Oh,
Ternyata!
“Nduutt… bukunya ketinggalan, mana
berat lagi.. huuhhh”, sambil tergopoh-gopoh Sena membawa tumpukan buku
meninggalkan kantin kampus. Sementara Randina, sahabatnya sejak kecil, lupa
bahwa tumpukan buku di meja kantin adalah buku-bukunya. Terpaksa Sena membawa
buku-buku tersebut sembari lari mengejar Randina.
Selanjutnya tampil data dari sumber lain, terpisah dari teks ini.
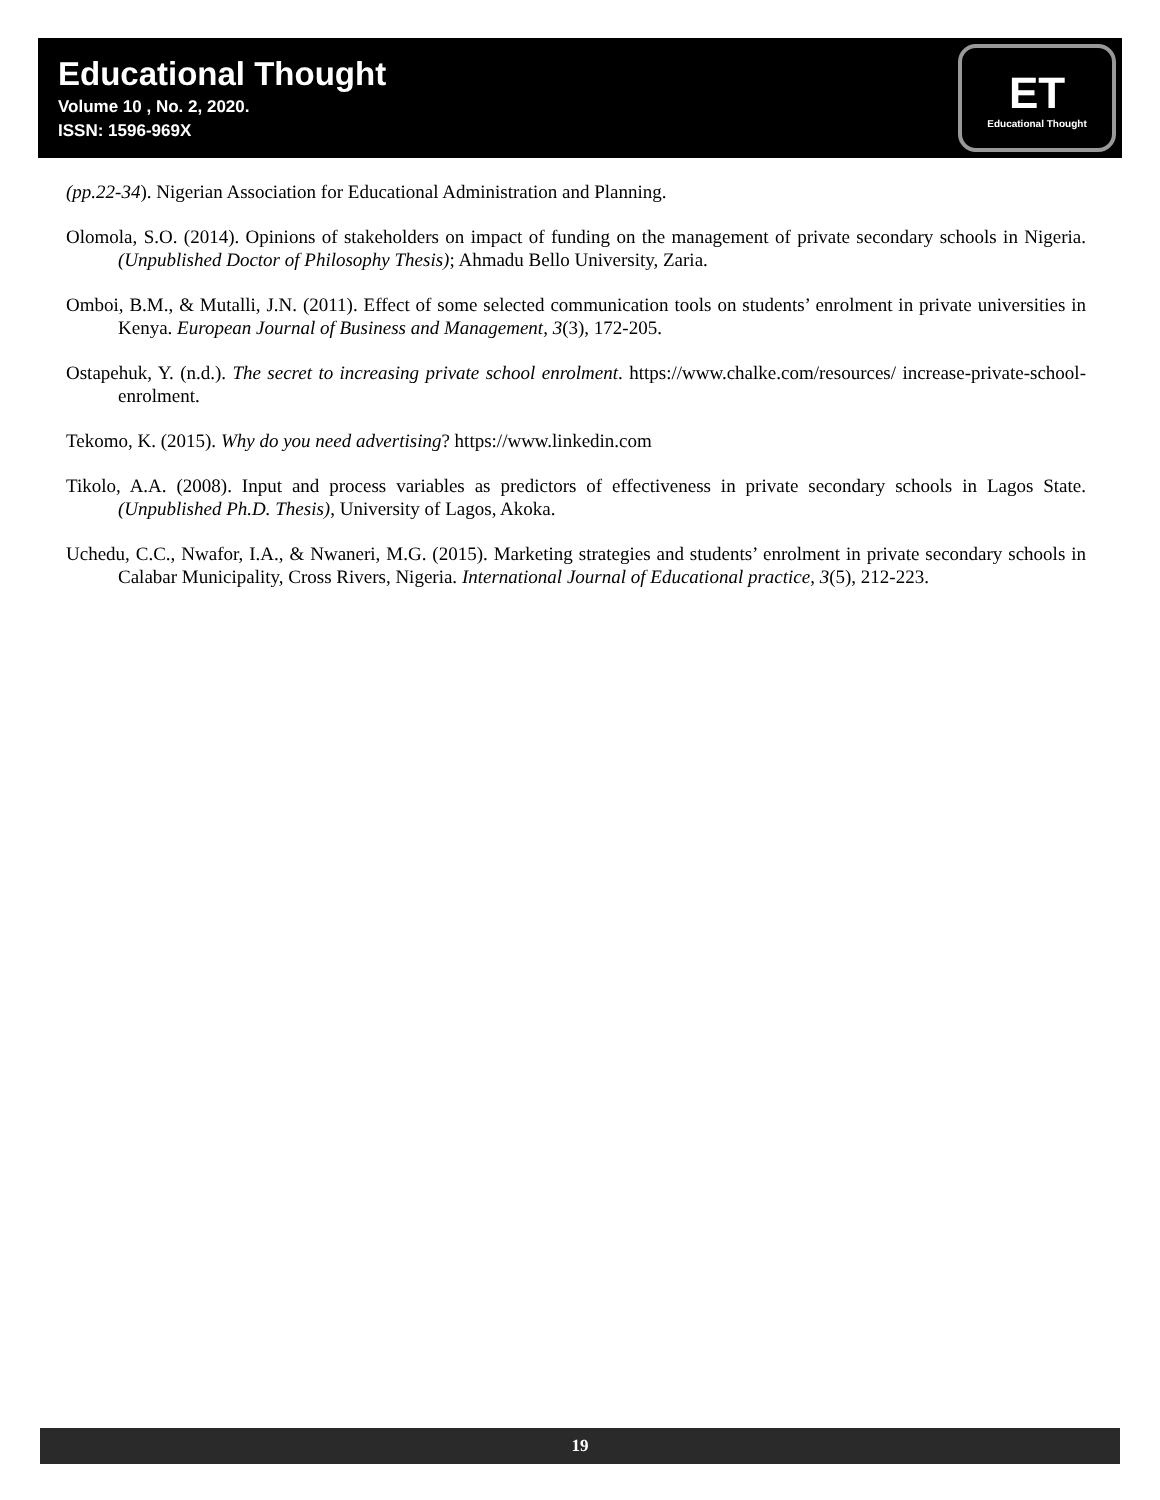Educational Thought
Volume 10 , No. 2, 2020.
ISSN: 1596-969X
ET
Educational Thought
(pp.22-34). Nigerian Association for Educational Administration and Planning.
Olomola, S.O. (2014). Opinions of stakeholders on impact of funding on the management of private secondary schools in Nigeria. (Unpublished Doctor of Philosophy Thesis); Ahmadu Bello University, Zaria.
Omboi, B.M., & Mutalli, J.N. (2011). Effect of some selected communication tools on students’ enrolment in private universities in Kenya. European Journal of Business and Management, 3(3), 172-205.
Ostapehuk, Y. (n.d.). The secret to increasing private school enrolment. https://www.chalke.com/resources/ increase-private-school-enrolment.
Tekomo, K. (2015). Why do you need advertising? https://www.linkedin.com
Tikolo, A.A. (2008). Input and process variables as predictors of effectiveness in private secondary schools in Lagos State. (Unpublished Ph.D. Thesis), University of Lagos, Akoka.
Uchedu, C.C., Nwafor, I.A., & Nwaneri, M.G. (2015). Marketing strategies and students’ enrolment in private secondary schools in Calabar Municipality, Cross Rivers, Nigeria. International Journal of Educational practice, 3(5), 212-223.
19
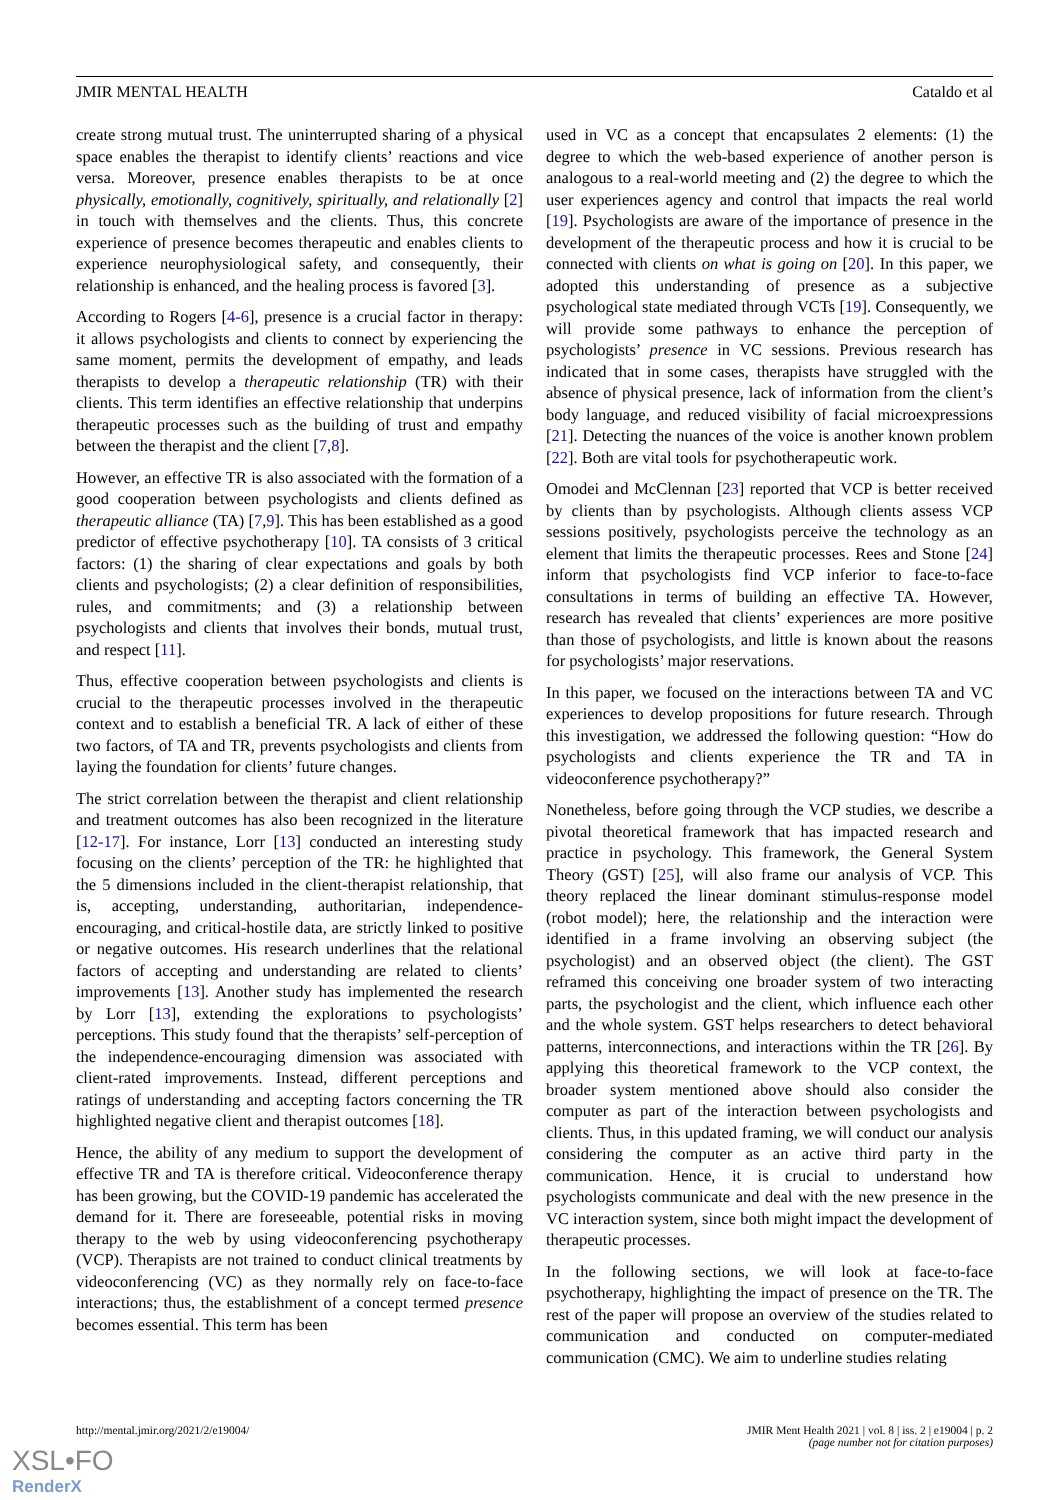JMIR MENTAL HEALTH Cataldo et al
create strong mutual trust. The uninterrupted sharing of a physical space enables the therapist to identify clients’ reactions and vice versa. Moreover, presence enables therapists to be at once physically, emotionally, cognitively, spiritually, and relationally [2] in touch with themselves and the clients. Thus, this concrete experience of presence becomes therapeutic and enables clients to experience neurophysiological safety, and consequently, their relationship is enhanced, and the healing process is favored [3].
According to Rogers [4-6], presence is a crucial factor in therapy: it allows psychologists and clients to connect by experiencing the same moment, permits the development of empathy, and leads therapists to develop a therapeutic relationship (TR) with their clients. This term identifies an effective relationship that underpins therapeutic processes such as the building of trust and empathy between the therapist and the client [7,8].
However, an effective TR is also associated with the formation of a good cooperation between psychologists and clients defined as therapeutic alliance (TA) [7,9]. This has been established as a good predictor of effective psychotherapy [10]. TA consists of 3 critical factors: (1) the sharing of clear expectations and goals by both clients and psychologists; (2) a clear definition of responsibilities, rules, and commitments; and (3) a relationship between psychologists and clients that involves their bonds, mutual trust, and respect [11].
Thus, effective cooperation between psychologists and clients is crucial to the therapeutic processes involved in the therapeutic context and to establish a beneficial TR. A lack of either of these two factors, of TA and TR, prevents psychologists and clients from laying the foundation for clients’ future changes.
The strict correlation between the therapist and client relationship and treatment outcomes has also been recognized in the literature [12-17]. For instance, Lorr [13] conducted an interesting study focusing on the clients’ perception of the TR: he highlighted that the 5 dimensions included in the client-therapist relationship, that is, accepting, understanding, authoritarian, independence-encouraging, and critical-hostile data, are strictly linked to positive or negative outcomes. His research underlines that the relational factors of accepting and understanding are related to clients’ improvements [13]. Another study has implemented the research by Lorr [13], extending the explorations to psychologists’ perceptions. This study found that the therapists’ self-perception of the independence-encouraging dimension was associated with client-rated improvements. Instead, different perceptions and ratings of understanding and accepting factors concerning the TR highlighted negative client and therapist outcomes [18].
Hence, the ability of any medium to support the development of effective TR and TA is therefore critical. Videoconference therapy has been growing, but the COVID-19 pandemic has accelerated the demand for it. There are foreseeable, potential risks in moving therapy to the web by using videoconferencing psychotherapy (VCP). Therapists are not trained to conduct clinical treatments by videoconferencing (VC) as they normally rely on face-to-face interactions; thus, the establishment of a concept termed presence becomes essential. This term has been
used in VC as a concept that encapsulates 2 elements: (1) the degree to which the web-based experience of another person is analogous to a real-world meeting and (2) the degree to which the user experiences agency and control that impacts the real world [19]. Psychologists are aware of the importance of presence in the development of the therapeutic process and how it is crucial to be connected with clients on what is going on [20]. In this paper, we adopted this understanding of presence as a subjective psychological state mediated through VCTs [19]. Consequently, we will provide some pathways to enhance the perception of psychologists’ presence in VC sessions. Previous research has indicated that in some cases, therapists have struggled with the absence of physical presence, lack of information from the client’s body language, and reduced visibility of facial microexpressions [21]. Detecting the nuances of the voice is another known problem [22]. Both are vital tools for psychotherapeutic work.
Omodei and McClennan [23] reported that VCP is better received by clients than by psychologists. Although clients assess VCP sessions positively, psychologists perceive the technology as an element that limits the therapeutic processes. Rees and Stone [24] inform that psychologists find VCP inferior to face-to-face consultations in terms of building an effective TA. However, research has revealed that clients’ experiences are more positive than those of psychologists, and little is known about the reasons for psychologists’ major reservations.
In this paper, we focused on the interactions between TA and VC experiences to develop propositions for future research. Through this investigation, we addressed the following question: “How do psychologists and clients experience the TR and TA in videoconference psychotherapy?”
Nonetheless, before going through the VCP studies, we describe a pivotal theoretical framework that has impacted research and practice in psychology. This framework, the General System Theory (GST) [25], will also frame our analysis of VCP. This theory replaced the linear dominant stimulus-response model (robot model); here, the relationship and the interaction were identified in a frame involving an observing subject (the psychologist) and an observed object (the client). The GST reframed this conceiving one broader system of two interacting parts, the psychologist and the client, which influence each other and the whole system. GST helps researchers to detect behavioral patterns, interconnections, and interactions within the TR [26]. By applying this theoretical framework to the VCP context, the broader system mentioned above should also consider the computer as part of the interaction between psychologists and clients. Thus, in this updated framing, we will conduct our analysis considering the computer as an active third party in the communication. Hence, it is crucial to understand how psychologists communicate and deal with the new presence in the VC interaction system, since both might impact the development of therapeutic processes.
In the following sections, we will look at face-to-face psychotherapy, highlighting the impact of presence on the TR. The rest of the paper will propose an overview of the studies related to communication and conducted on computer-mediated communication (CMC). We aim to underline studies relating
http://mental.jmir.org/2021/2/e19004/ JMIR Ment Health 2021 | vol. 8 | iss. 2 | e19004 | p. 2
(page number not for citation purposes)
XSL•FO
RenderX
Tiba di kelas,setelah menyapa
beberapa teman yang telah duduk, Sena menghampiri Randina yang duduk termenung
dengan wajah datar.
“Ndut, kamu kok ninggalin aku sih?
Ni buku-bukumu ketinggalan di meja kantin. Dasar pelupa!”, ucap Sena kesal
kepada sahabatnya. Randina diam dan masih tetap tidak menanggapi ucapan
sahabatnya. Sena berusaha mengganggu pandangan Randina dengan menggoyangkan
tangannya di depan mata Randina, tetapi tetap saja dia terdiam. Sesaat
kemudian, dosen mereka datang dan perkuliahan dimulai.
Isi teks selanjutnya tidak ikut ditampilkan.